Here in Blighty, the idea of a London of 10 million people still leaves government officials rocking back and forth in terror. So how would they react, one wonders, to the idea of a city of 130 million.
No, that's not a typo. From the South China Morning Post:
Every administration since Deng Xiaoping's has taken on an ambitious economic project that defines its legacy. For President Xi Jinping, that project is to link 130 million people across Beijing, Tianjin and Hebei province into a single megalopolis, the so-called Jing-Jin-Ji region.
"The thinking behind the policy is probably to turn a vast region with a lot of potential for economic development into a third pole of growth" rivalling [the Shanghai and the Pearl River Delta regions]," said Hongyi Lai, an associate professor of political economy at the University of Nottingham's School of Contemporary Chinese Studies.
Just to be clear, 130 million is a lot of people. The proposed megacity would be the tenth most populous country in the world, just ahead of Japan. It’s nearly four times the population of Tokyo, currently the world’s largest metropolitan area. You could fit everyone from Britain and France in there, and still find room for the Estonians. It’s big.
Slightly disappointingly, the plan seems to be more about economic integration, rather than one solid urban block stretching for 400km. Beijing is the Chinese capital - but it’s both poorer and less open to the world than the two delta regions. This development plan is meant to correct all that.
And doing so will involve a lot of investment in urban infrastructure all the same. Stage one will be the creation of a “Beijing seventh ring road” (which will be, confusingly, the sixth ring road around the city), some 2,190km long. Extension of Beijing’s subway and light rail networks to neighbouring cities is on the cards, too. In all, the project is expected to cost a nifty 42 trillion yuan (£3.9trn).
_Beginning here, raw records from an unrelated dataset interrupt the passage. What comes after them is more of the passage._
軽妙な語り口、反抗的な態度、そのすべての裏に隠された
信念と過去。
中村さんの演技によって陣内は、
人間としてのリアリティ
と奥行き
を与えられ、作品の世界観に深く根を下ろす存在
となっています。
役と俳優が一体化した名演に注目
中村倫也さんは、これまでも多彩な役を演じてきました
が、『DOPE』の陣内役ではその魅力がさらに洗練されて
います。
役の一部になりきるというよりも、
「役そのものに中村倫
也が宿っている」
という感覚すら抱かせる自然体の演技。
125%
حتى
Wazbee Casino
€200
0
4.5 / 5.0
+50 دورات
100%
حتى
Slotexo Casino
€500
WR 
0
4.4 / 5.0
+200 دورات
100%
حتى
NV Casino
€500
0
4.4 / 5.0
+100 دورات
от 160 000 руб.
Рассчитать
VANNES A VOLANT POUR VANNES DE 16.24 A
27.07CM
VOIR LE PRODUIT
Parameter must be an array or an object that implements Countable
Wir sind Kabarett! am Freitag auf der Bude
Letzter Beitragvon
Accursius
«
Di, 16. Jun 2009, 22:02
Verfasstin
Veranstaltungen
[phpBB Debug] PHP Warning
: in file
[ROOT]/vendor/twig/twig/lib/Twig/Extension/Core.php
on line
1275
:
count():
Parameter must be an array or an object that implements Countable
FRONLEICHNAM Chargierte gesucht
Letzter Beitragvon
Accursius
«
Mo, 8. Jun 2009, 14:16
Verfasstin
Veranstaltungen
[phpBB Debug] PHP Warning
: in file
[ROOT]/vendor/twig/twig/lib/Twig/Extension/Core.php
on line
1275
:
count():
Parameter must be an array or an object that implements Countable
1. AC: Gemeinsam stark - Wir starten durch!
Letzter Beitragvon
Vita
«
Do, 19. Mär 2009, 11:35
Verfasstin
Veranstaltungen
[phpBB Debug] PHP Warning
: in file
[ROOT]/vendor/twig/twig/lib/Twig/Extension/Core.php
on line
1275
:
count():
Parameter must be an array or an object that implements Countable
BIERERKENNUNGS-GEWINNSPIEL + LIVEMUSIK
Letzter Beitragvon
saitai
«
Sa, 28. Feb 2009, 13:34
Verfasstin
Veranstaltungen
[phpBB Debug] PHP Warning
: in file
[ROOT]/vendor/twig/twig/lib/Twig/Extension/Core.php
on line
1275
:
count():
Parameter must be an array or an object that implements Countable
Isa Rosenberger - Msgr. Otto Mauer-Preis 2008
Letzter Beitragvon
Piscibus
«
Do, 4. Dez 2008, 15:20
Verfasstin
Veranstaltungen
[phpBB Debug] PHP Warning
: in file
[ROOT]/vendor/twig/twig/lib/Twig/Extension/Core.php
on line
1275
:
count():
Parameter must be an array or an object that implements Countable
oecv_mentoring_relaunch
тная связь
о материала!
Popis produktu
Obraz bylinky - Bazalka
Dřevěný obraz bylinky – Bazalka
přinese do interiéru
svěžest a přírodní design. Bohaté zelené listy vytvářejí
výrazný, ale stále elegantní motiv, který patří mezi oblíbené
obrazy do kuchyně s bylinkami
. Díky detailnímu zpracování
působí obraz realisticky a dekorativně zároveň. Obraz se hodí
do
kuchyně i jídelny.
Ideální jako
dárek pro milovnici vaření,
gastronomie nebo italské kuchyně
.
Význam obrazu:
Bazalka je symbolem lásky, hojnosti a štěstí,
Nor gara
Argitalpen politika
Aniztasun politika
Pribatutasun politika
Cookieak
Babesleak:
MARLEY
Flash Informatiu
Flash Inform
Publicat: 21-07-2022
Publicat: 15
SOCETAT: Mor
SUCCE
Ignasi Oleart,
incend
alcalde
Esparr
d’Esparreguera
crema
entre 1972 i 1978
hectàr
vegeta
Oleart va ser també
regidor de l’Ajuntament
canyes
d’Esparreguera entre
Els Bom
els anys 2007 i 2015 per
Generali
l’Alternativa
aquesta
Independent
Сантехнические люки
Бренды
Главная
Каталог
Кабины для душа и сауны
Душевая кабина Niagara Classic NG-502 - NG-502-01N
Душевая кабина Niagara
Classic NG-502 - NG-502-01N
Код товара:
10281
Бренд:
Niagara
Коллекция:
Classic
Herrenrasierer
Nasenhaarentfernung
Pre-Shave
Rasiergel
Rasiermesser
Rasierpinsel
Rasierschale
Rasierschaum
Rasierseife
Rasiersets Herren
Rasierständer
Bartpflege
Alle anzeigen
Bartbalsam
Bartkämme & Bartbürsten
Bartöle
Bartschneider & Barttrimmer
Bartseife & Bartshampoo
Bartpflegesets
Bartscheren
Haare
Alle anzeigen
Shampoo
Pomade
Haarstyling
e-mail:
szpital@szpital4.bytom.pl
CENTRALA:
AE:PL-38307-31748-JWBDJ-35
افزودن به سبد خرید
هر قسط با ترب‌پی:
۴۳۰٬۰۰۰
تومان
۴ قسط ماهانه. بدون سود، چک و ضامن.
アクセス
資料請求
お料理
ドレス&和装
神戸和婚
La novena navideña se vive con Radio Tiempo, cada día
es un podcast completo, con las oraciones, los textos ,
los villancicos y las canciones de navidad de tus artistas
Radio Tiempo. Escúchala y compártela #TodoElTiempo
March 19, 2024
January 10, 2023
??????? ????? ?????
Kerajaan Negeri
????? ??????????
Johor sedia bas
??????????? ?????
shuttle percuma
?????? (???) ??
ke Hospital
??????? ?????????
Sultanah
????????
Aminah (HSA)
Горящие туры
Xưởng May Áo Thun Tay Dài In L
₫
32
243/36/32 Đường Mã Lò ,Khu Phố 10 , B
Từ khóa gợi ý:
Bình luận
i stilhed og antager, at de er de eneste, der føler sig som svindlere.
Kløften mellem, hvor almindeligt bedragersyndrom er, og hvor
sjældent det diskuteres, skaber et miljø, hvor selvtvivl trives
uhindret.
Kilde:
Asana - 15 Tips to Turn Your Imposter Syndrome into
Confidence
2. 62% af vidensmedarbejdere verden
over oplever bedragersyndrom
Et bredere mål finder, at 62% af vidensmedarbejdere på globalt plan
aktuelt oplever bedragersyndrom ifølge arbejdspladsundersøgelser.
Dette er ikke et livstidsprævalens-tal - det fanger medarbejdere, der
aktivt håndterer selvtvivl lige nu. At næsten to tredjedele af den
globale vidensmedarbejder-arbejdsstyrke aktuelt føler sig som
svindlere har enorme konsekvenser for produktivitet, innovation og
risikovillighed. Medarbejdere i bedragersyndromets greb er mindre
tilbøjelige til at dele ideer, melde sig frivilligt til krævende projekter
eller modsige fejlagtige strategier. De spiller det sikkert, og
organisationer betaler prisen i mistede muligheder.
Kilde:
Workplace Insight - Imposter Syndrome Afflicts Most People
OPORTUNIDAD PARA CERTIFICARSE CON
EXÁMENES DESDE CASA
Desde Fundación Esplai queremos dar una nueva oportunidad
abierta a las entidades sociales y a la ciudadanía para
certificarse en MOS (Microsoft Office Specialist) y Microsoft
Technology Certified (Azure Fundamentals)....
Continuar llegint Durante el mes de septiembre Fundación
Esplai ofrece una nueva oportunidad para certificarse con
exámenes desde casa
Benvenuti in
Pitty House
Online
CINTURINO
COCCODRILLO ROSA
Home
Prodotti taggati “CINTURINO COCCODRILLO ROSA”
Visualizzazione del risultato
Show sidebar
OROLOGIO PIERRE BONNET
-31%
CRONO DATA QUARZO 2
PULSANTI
This isn’t the only major bit of urban integration underway in China. In 2011, the Daily Telegraph reported that China was planning to merge the nine major cities of the Pearl River Delta, next to Hong Kong, into a single metropolitan area. The “Turn The Pearl River Delta Into One” was expected to include 150 separate infrastructure projects to connect the cities’ transport, energy, water and telecommunications networks, at a cost of some 2 trillion yuan (£190 billion). The result would be a single metropolitan area containing 42 million people in an area twice the size of Wales.
The report was swiftly denied – but that hasn’t stopped the Shenzhen subway network from moving ahead with plans to extend to neighbouring cities such as Dongguan and Huizhou some 90 miles away. It can only be a matter of time before a city somewhere in China finally takes Tokyo’s crown.